| ABOUT THIS EXERCISE |
Reproduce the listing word for word, starting at its first line and ending after the line that contains "уникальны — это".

| Extracted page text data |
──────────
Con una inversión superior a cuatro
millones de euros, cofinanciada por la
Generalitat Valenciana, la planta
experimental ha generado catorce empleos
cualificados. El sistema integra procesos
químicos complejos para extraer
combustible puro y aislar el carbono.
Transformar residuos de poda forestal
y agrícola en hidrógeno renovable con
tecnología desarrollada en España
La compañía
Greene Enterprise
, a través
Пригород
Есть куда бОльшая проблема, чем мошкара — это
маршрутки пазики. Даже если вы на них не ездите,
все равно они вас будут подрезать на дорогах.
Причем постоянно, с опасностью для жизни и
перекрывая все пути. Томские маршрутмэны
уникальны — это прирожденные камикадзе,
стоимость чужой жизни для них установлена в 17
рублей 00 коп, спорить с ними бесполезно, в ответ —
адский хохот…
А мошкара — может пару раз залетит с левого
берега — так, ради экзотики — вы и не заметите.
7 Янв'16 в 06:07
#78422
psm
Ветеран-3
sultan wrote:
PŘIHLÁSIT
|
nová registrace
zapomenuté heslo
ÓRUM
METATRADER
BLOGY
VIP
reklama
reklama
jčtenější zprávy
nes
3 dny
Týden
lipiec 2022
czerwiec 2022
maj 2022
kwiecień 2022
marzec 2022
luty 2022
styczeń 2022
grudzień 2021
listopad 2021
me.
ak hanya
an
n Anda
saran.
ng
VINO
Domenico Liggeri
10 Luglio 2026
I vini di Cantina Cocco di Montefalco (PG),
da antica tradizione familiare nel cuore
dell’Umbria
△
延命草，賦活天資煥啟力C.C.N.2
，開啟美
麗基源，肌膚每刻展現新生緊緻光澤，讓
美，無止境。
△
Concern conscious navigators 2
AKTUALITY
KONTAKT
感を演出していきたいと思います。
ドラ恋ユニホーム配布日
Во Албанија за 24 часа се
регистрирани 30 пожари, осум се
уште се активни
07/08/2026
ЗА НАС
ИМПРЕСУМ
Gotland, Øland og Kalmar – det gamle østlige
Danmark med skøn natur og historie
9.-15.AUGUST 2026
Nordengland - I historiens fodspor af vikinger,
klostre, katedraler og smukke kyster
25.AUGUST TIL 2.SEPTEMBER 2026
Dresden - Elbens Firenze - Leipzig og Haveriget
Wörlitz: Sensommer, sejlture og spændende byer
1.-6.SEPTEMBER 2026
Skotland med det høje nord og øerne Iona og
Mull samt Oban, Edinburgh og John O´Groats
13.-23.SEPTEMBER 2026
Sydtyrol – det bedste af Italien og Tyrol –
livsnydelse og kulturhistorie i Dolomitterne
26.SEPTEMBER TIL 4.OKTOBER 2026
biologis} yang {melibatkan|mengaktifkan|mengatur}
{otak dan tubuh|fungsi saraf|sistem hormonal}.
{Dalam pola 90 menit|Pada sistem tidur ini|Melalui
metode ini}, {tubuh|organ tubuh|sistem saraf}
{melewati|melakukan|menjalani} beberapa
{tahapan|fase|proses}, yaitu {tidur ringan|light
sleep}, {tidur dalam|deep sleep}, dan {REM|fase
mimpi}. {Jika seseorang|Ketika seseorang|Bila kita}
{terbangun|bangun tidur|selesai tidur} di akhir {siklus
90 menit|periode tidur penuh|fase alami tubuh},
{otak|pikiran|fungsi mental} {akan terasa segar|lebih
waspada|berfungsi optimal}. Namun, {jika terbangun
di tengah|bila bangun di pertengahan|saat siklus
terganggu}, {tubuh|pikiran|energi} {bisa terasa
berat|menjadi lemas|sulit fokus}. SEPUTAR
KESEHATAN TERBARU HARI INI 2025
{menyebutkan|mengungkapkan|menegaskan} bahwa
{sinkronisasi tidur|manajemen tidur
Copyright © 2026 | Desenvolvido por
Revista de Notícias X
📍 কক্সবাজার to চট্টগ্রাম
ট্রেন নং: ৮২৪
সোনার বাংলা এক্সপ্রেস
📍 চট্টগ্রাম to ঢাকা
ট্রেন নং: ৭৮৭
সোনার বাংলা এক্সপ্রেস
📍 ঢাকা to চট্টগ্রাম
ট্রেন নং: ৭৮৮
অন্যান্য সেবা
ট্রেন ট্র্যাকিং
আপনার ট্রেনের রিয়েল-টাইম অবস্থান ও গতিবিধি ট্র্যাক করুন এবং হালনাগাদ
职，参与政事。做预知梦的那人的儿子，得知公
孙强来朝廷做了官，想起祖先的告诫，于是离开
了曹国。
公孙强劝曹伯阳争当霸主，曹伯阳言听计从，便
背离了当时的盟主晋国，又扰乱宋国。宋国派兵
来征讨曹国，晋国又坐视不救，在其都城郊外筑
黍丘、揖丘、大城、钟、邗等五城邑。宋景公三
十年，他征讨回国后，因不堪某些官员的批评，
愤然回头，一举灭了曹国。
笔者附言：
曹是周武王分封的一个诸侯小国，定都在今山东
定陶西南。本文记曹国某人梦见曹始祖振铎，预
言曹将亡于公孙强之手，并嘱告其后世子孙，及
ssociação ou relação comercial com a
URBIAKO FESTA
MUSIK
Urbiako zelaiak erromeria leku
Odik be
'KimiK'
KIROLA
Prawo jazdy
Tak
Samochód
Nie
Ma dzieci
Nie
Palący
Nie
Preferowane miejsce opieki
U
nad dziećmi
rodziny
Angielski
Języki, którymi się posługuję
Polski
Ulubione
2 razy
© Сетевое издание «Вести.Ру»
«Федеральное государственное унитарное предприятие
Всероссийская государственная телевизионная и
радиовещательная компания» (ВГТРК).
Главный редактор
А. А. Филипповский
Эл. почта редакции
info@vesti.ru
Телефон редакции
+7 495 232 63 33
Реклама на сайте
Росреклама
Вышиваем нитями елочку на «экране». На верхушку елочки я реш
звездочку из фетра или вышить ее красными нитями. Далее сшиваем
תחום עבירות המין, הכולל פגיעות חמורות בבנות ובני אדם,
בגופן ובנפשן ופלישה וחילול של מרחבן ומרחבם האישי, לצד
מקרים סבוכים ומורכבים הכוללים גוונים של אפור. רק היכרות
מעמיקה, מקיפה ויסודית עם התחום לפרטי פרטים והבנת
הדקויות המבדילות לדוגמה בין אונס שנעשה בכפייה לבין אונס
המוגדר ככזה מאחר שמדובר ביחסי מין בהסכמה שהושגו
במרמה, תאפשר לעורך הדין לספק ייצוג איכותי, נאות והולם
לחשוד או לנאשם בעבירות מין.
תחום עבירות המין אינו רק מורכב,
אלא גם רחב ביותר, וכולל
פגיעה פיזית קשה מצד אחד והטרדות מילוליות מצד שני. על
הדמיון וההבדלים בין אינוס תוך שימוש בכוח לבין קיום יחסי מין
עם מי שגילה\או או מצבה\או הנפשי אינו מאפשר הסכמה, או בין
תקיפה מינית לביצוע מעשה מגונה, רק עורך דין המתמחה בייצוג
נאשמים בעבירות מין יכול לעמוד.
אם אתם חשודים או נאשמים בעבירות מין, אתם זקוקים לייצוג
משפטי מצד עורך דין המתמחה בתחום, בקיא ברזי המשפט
──────────
| EXPECTED OUTPUT |
Con una inversión superior a cuatro
millones de euros, cofinanciada por la
Generalitat Valenciana, la planta
experimental ha generado catorce empleos
cualificados. El sistema integra procesos
químicos complejos para extraer
combustible puro y aislar el carbono.
Transformar residuos de poda forestal
y agrícola en hidrógeno renovable con
tecnología desarrollada en España
La compañía
Greene Enterprise
, a través
Пригород
Есть куда бОльшая проблема, чем мошкара — это
маршрутки пазики. Даже если вы на них не ездите,
все равно они вас будут подрезать на дорогах.
Причем постоянно, с опасностью для жизни и
перекрывая все пути. Томские маршрутмэны
уникальны — это прирожденные камикадзе,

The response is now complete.